Prayer for the day
Let the words of my mouth and the meditation of my heart be acceptable in your sight, O LORD, my strength and my redeemer.
Scripture for the day
Why does God seem so mad at the other nations surrounding the Israelites in the First Testament and then seem to reverse his opinion in Jesus in the Second? Why is the woman who approaches Jesus allowed not only to live, but to have her daughter healed, while the other nations around Israel have to be slaughtered? Why is God so happy with a man that drives a spear through a canoodling couple?
At first glance it seems like we’re either dealing with two different gods or at least one God with very different approaches to people depending on their timing.
However, what we miss at first glance is the historical setting and the heart of God in both cases. God’s desire for the purity of the Israelite people, God’s knowledge of their moral frailty, and God’s desire to keep them in covenant, drives God’s anger at the Israelites and surrounding nations in the First Testament. The Israelites are supposed to be a people who bring blessing to the surrounding nations by showing the surrounding nations the goodness of God and the character God is trying to develop in them. Instead, at every instance, they seem bent on deserting God for the “next big thing,” be that other gods, other nations, or simple whining.

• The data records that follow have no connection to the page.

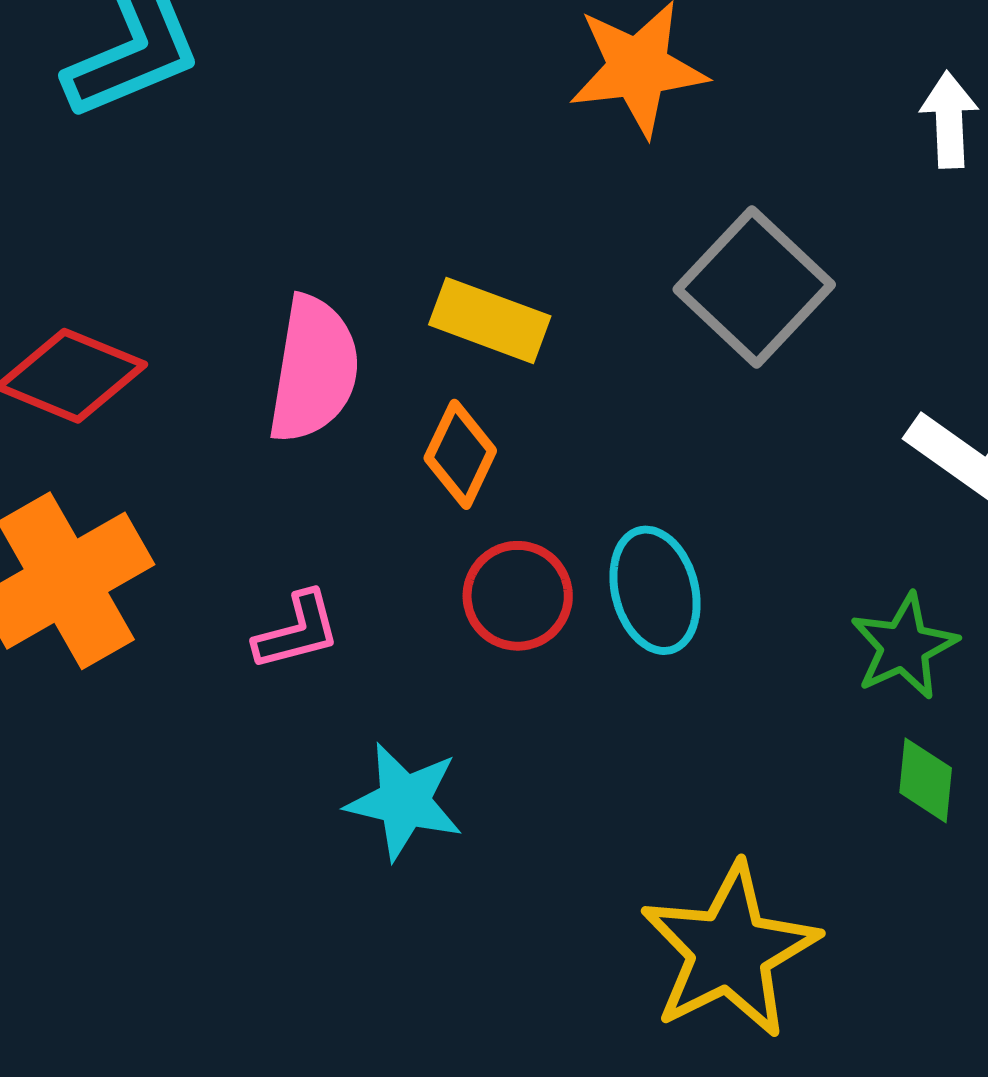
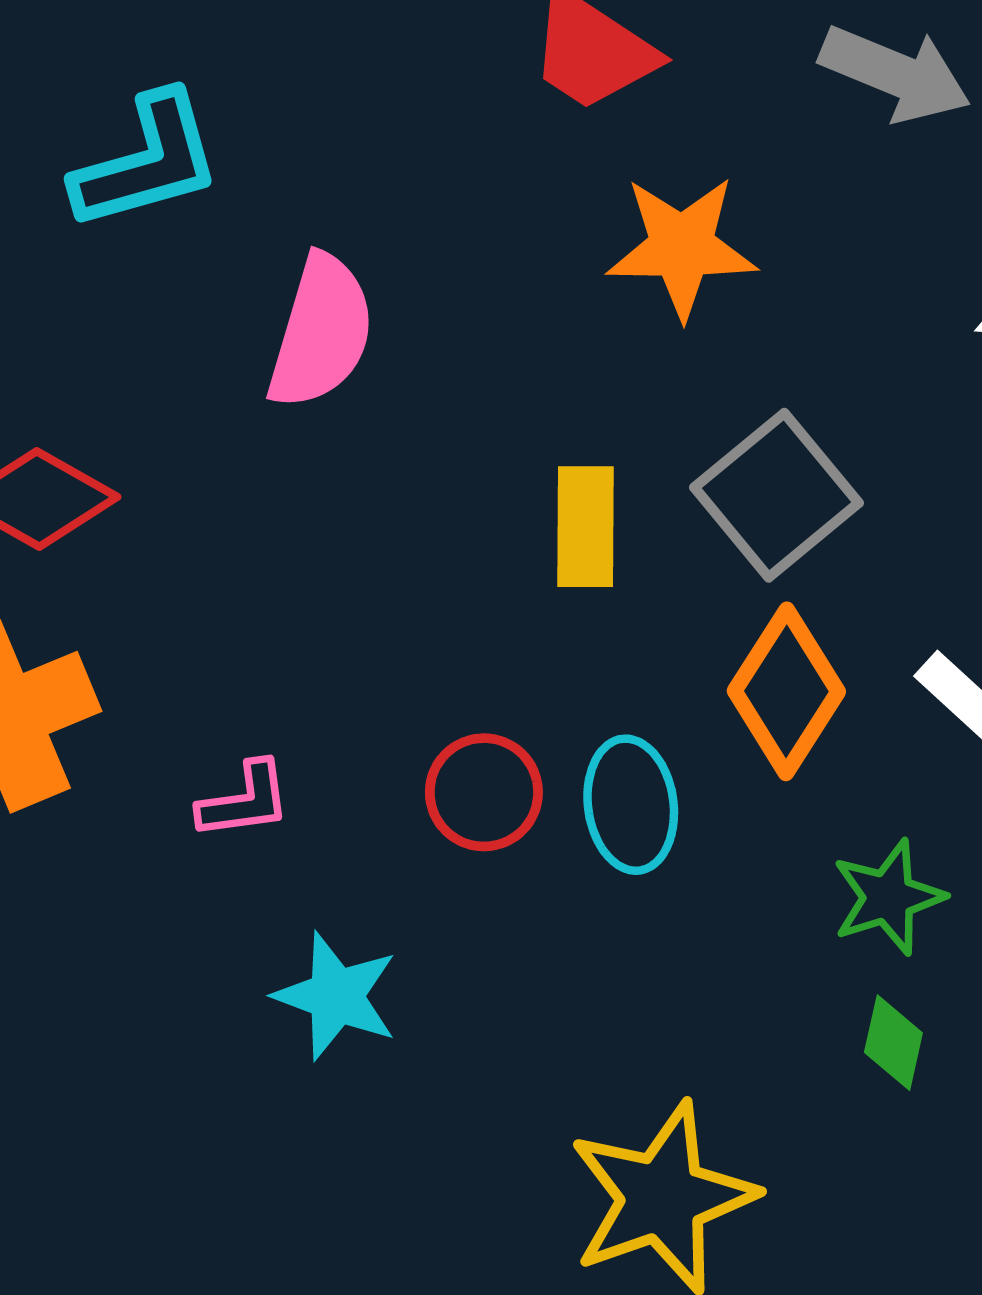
yellow rectangle: (490, 320) -> (585, 527), moved, turned 63
pink semicircle: (314, 369) -> (321, 332), moved
orange diamond: (460, 454) -> (786, 691), moved, size x1.5

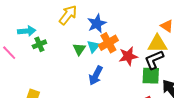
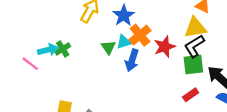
cyan arrow: (27, 31) -> (48, 50), moved
cyan triangle: (93, 46) -> (124, 42), turned 40
blue arrow: (96, 75) -> (132, 60), moved

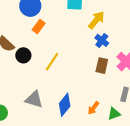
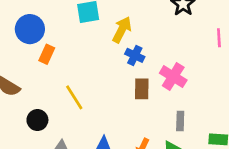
black circle: (23, 55) -> (37, 120), moved
yellow line: (52, 62) -> (74, 97), turned -54

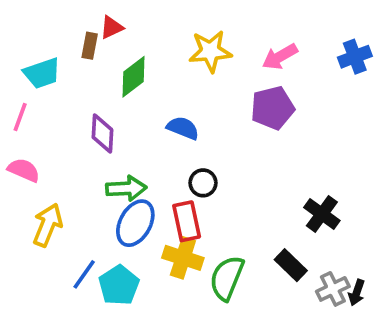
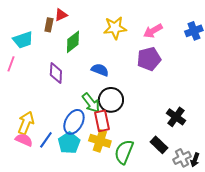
pink semicircle: (24, 170) -> (24, 140), moved
black circle: (203, 183) -> (111, 100), size x1.6
green arrow: (126, 188) -> (91, 103), moved, turned 55
blue line: (84, 274) -> (46, 140), moved
cyan pentagon: (119, 285) -> (69, 143), moved

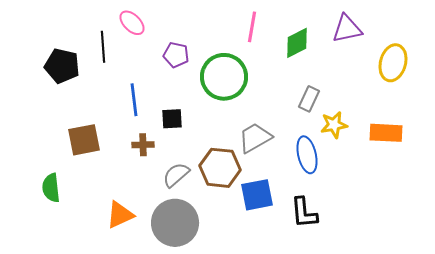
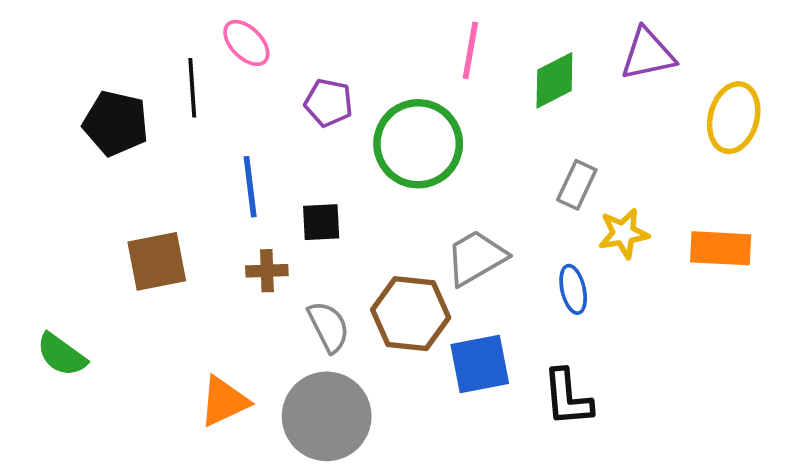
blue ellipse: (307, 155) -> (573, 289), size x0.7
gray semicircle: (176, 175) -> (329, 327), turned 104
green semicircle: (51, 188) -> (62, 355), moved, turned -48

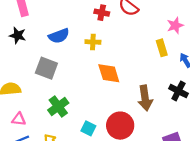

God looks for people among His people who carry the same flame for purity that God carries. In killing the Midianite woman and the man she was with, Phinehas was trying to prevent Israel from falling away from God.
In the Second Testament, however, Jesus is calling the nations to join the kingdom, starting with the Jews and moving to other nations around them. The woman who asks for her daughter to be healed seems to know that Jesus was sent to the Jews first, but is drawn to the work of God, and so believes. Instead of drawing others away, she is drawn in to Jesus.
Let us be the kind of pure people who attract others to the kingdom, not through force, nor through trickery, but by lives and words that point to Jesus.